=== Source records ===

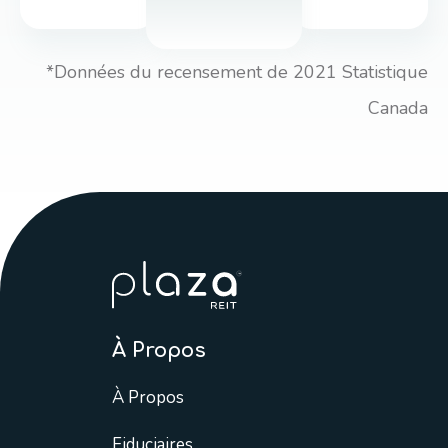
*Données du recensement de 2021 Statistique
Canada
À Propos
À Propos
Fiduciaires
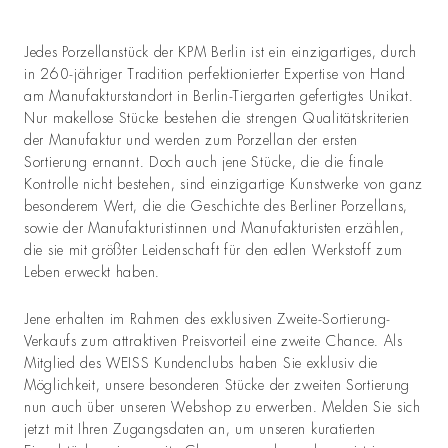
Jedes Porzellanstück der KPM Berlin ist ein einzigartiges, durch
in 260-jähriger Tradition perfektionierter Expertise von Hand
am Manufakturstandort in Berlin-Tiergarten gefertigtes Unikat.
Nur makellose Stücke bestehen die strengen Qualitätskriterien
der Manufaktur und werden zum Porzellan der ersten
Sortierung ernannt. Doch auch jene Stücke, die die finale
Kontrolle nicht bestehen, sind einzigartige Kunstwerke von ganz
besonderem Wert, die die Geschichte des Berliner Porzellans,
sowie der Manufakturistinnen und Manufakturisten erzählen,
die sie mit größter Leidenschaft für den edlen Werkstoff zum
Leben erweckt haben.
Jene erhalten im Rahmen des exklusiven Zweite-Sortierung-
Verkaufs zum attraktiven Preisvorteil eine zweite Chance. Als
Mitglied des WEISS Kundenclubs haben Sie exklusiv die
Möglichkeit, unsere besonderen Stücke der zweiten Sortierung
nun auch über unseren Webshop zu erwerben. Melden Sie sich
jetzt mit Ihren Zugangsdaten an, um unseren kuratierten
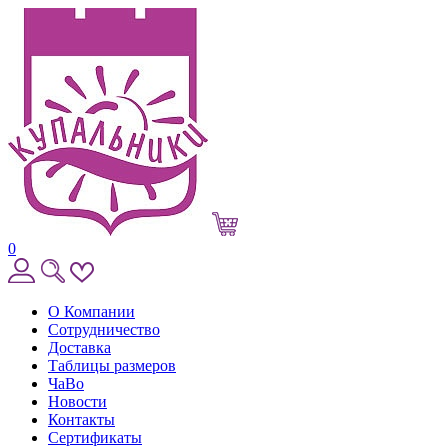
0
О Компании
Сотрудничество
Доставка
Таблицы размеров
ЧаВо
Новости
Контакты
Сертификаты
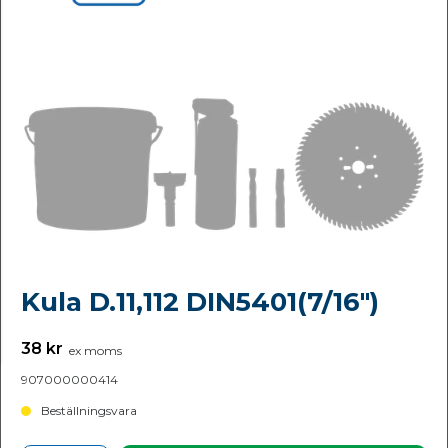
Kula D.11,112 DIN5401(7/16")
38 kr
ex moms
907000000414
Beställningsvara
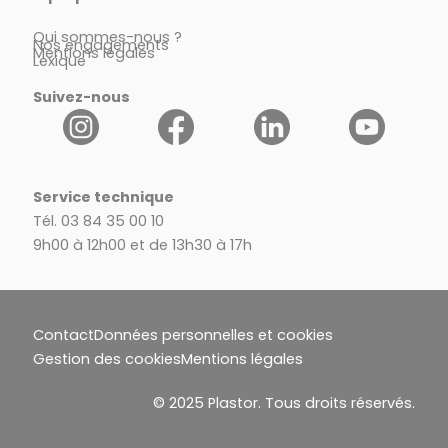
Qui sommes-nous ?
Nos engagements
Mentions légales
Lexique
Suivez-nous
Service technique
Tél. 03 84 35 00 10
9h00 à 12h00 et de 13h30 à 17h
Contact
Données personnelles et cookies
Gestion des cookies
Mentions légales
© 2025 Plastor. Tous droits réservés.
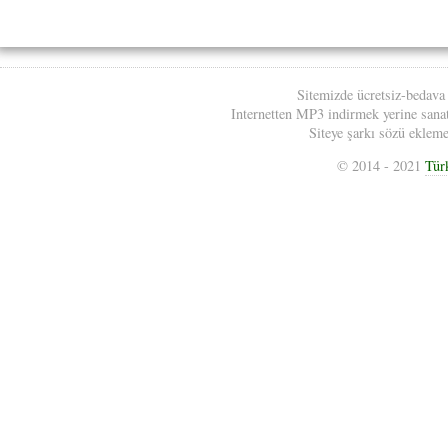
Sitemizde ücretsiz-bedava
Internetten MP3 indirmek yerine sanatç
Siteye şarkı sözü eklemek
© 2014 - 2021
Tür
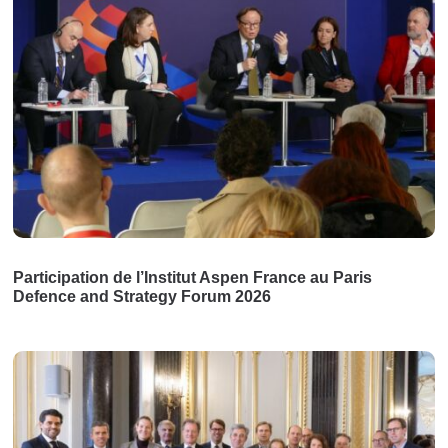
Participation de l’Institut Aspen France au Paris
Defence and Strategy Forum 2026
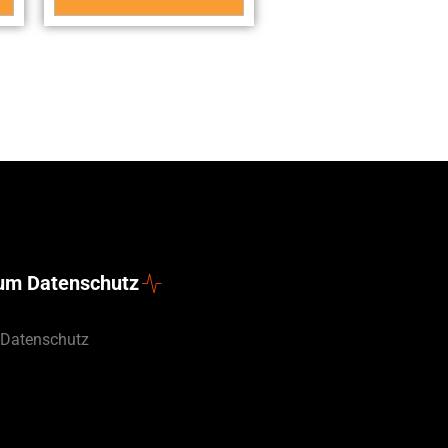
zum Datenschutz
 Datenschutz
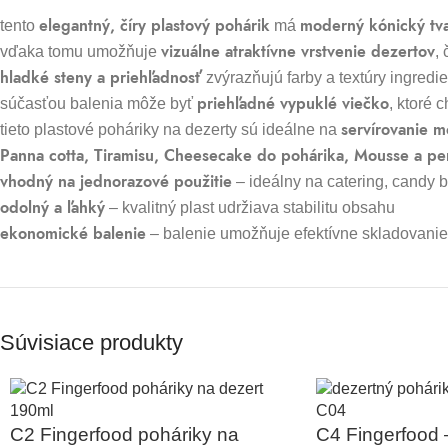
elegantný, číry plastový pohárik
moderný kónický tv
tento
má
vizuálne atraktívne vrstvenie dezertov
vďaka tomu umožňuje
,
hladké steny a priehľadnosť
zvýrazňujú farby a textúry ingredie
priehľadné vypuklé viečko
súčasťou balenia môže byť
, ktoré 
servírovanie 
tieto plastové poháriky na dezerty sú ideálne na
Panna cotta, Tiramisu, Cheesecake do pohárika, Mousse a pe
vhodný na jednorazové použitie
– ideálny na catering, candy b
odolný a ľahký
– kvalitný plast udržiava stabilitu obsahu
ekonomické balenie
– balenie umožňuje efektívne skladovanie 
Súvisiace produkty
C2 Fingerfood poháriky na
C4 Fingerfood 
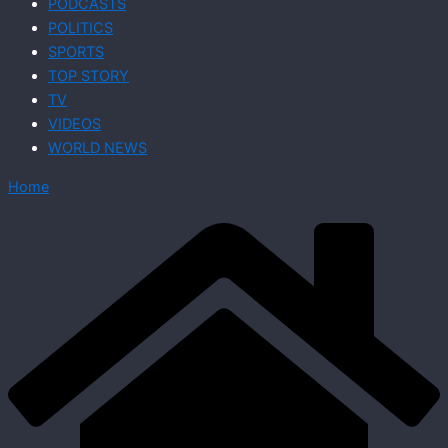
PODCASTS
POLITICS
SPORTS
TOP STORY
TV
VIDEOS
WORLD NEWS
Home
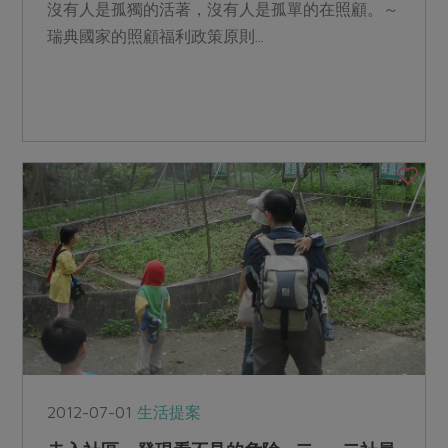
沒有人是孤獨的活著，沒有人是孤單的在照顧。～
瑞典國家的照顧福利政策原則...
2012-07-01
生活提案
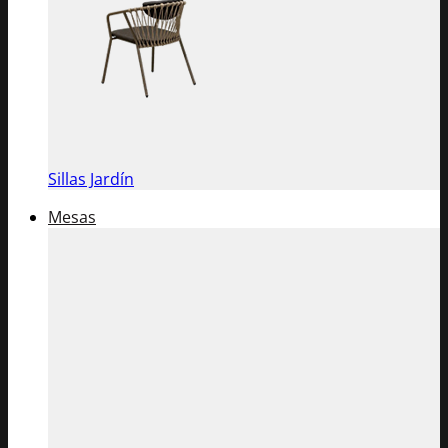
Sillas Jardín
Mesas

===

Nothing but the lines from the start of the records above through the line with "Sortierung ernannt. Doch" should be retyped, each exactly as written; leave out all pictures.

### Solution for this task
*Données du recensement de 2021 Statistique
Canada
À Propos
À Propos
Fiduciaires
Jedes Porzellanstück der KPM Berlin ist ein einzigartiges, durch
in 260-jähriger Tradition perfektionierter Expertise von Hand
am Manufakturstandort in Berlin-Tiergarten gefertigtes Unikat.
Nur makellose Stücke bestehen die strengen Qualitätskriterien
der Manufaktur und werden zum Porzellan der ersten
Sortierung ernannt. Doch auch jene Stücke, die die finale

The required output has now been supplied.